Solution: high inoculation levels can also lead to more rapid initial fermentation rates and heat generation in the tank. Growth rates are rapid because no inhibitory ethanol conditions exist in the tank. Nutrients go further because a larger percentage of the population was fed prior to inoculation. High inoculation levels can result from inaccurate starter culture dosing of the tank. Frequently excessive dosing is due to misreading of the packet instructions, rehydrating an entire packet then deciding to use it rather than waste it, or multiple inoculations of the same tank due to poor record-keeping. Tanks inoculated with 108 to 109cells/mL often show rapid starts but yield off-odors and have difficulty completing fermentation. If too high of an inoculation has occurred it would be best to dilute the population either by blending with incoming juices of the same varietal or settling, centrifuging or filtering to remove cells from juice. Use of antimicrobial compounds or heating to kill a significant proportion of the population is not recommended as this may lead to subsequent problems with progression of the fermentation.

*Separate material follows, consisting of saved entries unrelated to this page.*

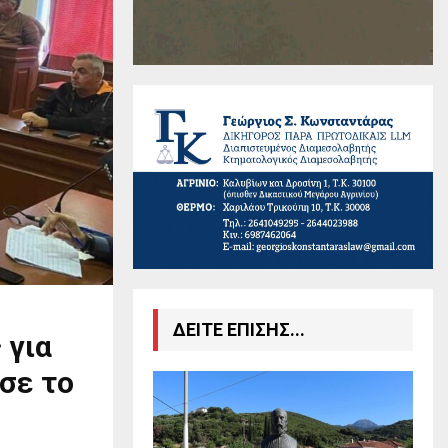
ΔΕΙΤΕ ΕΠΙΣΗΣ...
 για
σε το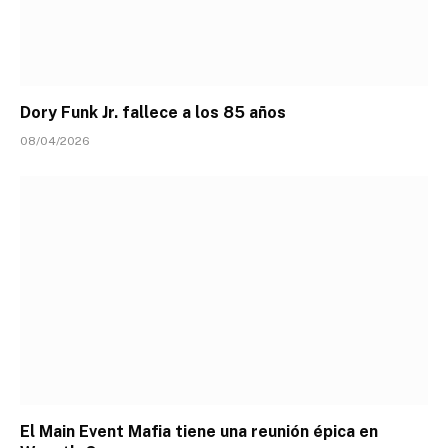
Dory Funk Jr. fallece a los 85 años
08/04/2026
El Main Event Mafia tiene una reunión épica en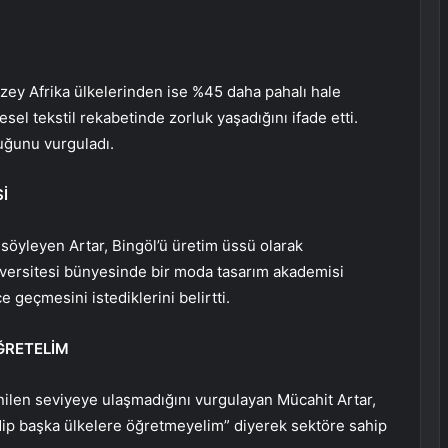
zey Afrika ülkelerinden ise %45 daha pahalı hale
esel tekstil rekabetinde zorluk yaşadığını ifade etti.
uğunu vurguladı.
İ
 söyleyen Artar, Bingöl’ü üretim üssü olarak
niversitesi bünyesinde bir moda tasarım akademisi
e geçmesini istediklerini belirtti.
ĞRETELİM
ilen seviyeye ulaşmadığını vurgulayan Mücahit Artar,
gidip başka ülkelere öğretmeyelim” diyerek sektöre sahip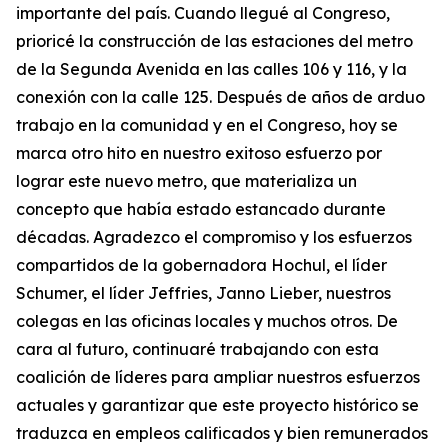
importante del país. Cuando llegué al Congreso,
prioricé la construcción de las estaciones del metro
de la Segunda Avenida en las calles 106 y 116, y la
conexión con la calle 125. Después de años de arduo
trabajo en la comunidad y en el Congreso, hoy se
marca otro hito en nuestro exitoso esfuerzo por
lograr este nuevo metro, que materializa un
concepto que había estado estancado durante
décadas. Agradezco el compromiso y los esfuerzos
compartidos de la gobernadora Hochul, el líder
Schumer, el líder Jeffries, Janno Lieber, nuestros
colegas en las oficinas locales y muchos otros. De
cara al futuro, continuaré trabajando con esta
coalición de líderes para ampliar nuestros esfuerzos
actuales y garantizar que este proyecto histórico se
traduzca en empleos calificados y bien remunerados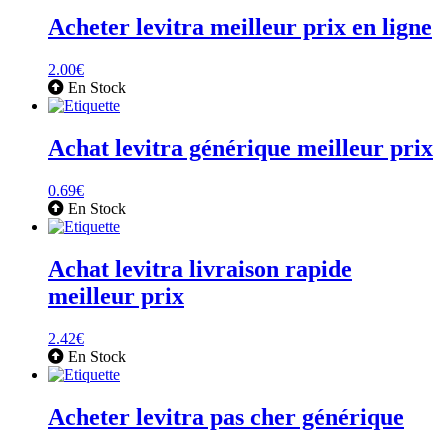
Acheter levitra meilleur prix en ligne
2.00
€
En Stock
Achat levitra générique meilleur prix
0.69
€
En Stock
Achat levitra livraison rapide
meilleur prix
2.42
€
En Stock
Acheter levitra pas cher générique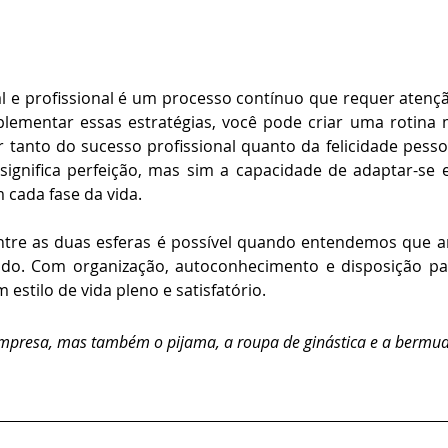
al e profissional é um processo contínuo que requer atenç
mplementar essas estratégias, você pode criar uma rotina m
 tanto do sucesso profissional quanto da felicidade pesso
significa perfeição, mas sim a capacidade de adaptar-se e
cada fase da vida.
tre as duas esferas é possível quando entendemos que a
do. Com organização, autoconhecimento e disposição para
estilo de vida pleno e satisfatório.
empresa, mas também o pijama, a roupa de ginástica e a bermud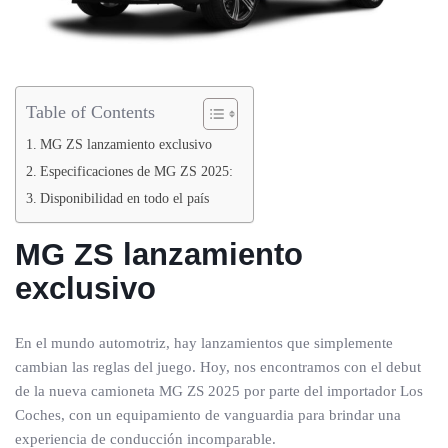
Table of Contents
MG ZS lanzamiento exclusivo
Especificaciones de MG ZS 2025:
Disponibilidad en todo el país
MG ZS lanzamiento
exclusivo
En el mundo automotriz, hay lanzamientos que simplemente
cambian las reglas del juego. Hoy, nos encontramos con el debut
de la nueva camioneta MG ZS 2025 por parte del importador Los
Coches, con un equipamiento de vanguardia para brindar una
experiencia de conducción incomparable.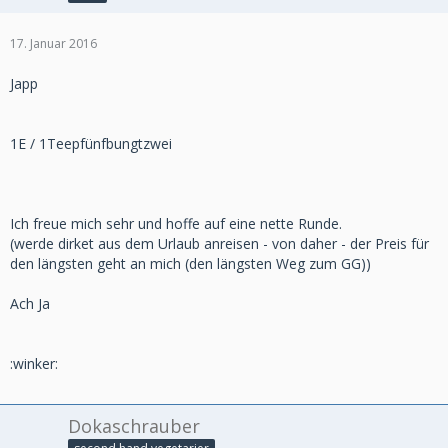
17. Januar 2016
Japp
1E / 1Teepfünfbungtzwei
Ich freue mich sehr und hoffe auf eine nette Runde.
(werde dirket aus dem Urlaub anreisen - von daher - der Preis für
den längsten geht an mich (den längsten Weg zum GG))
Ach Ja
:winker:
Dokaschrauber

6. What is the solids level?
Solution: as shown in the graph the higher the solids level the faster the rate of white juice fermentations. Depending upon cold settling processes and use of enzymatic treatments, centrifugation, flotation or filtration to reduce solids, solids levels generally vary from 2 to 5%. In this sample fermentation the very low solids level (following sterile filtration of the must) arrested fermentation while the high solids level (6.25%) was very rapid. If a white fermentation displays a rapid rate the solids level should be checked. Once fermentation has started it will be difficult to remove the excess solids as yeast will be removed at the same time. Temperature could be reduced to lower fermentation rate. Solids contain esterases and therefore can reduce wine volatiles.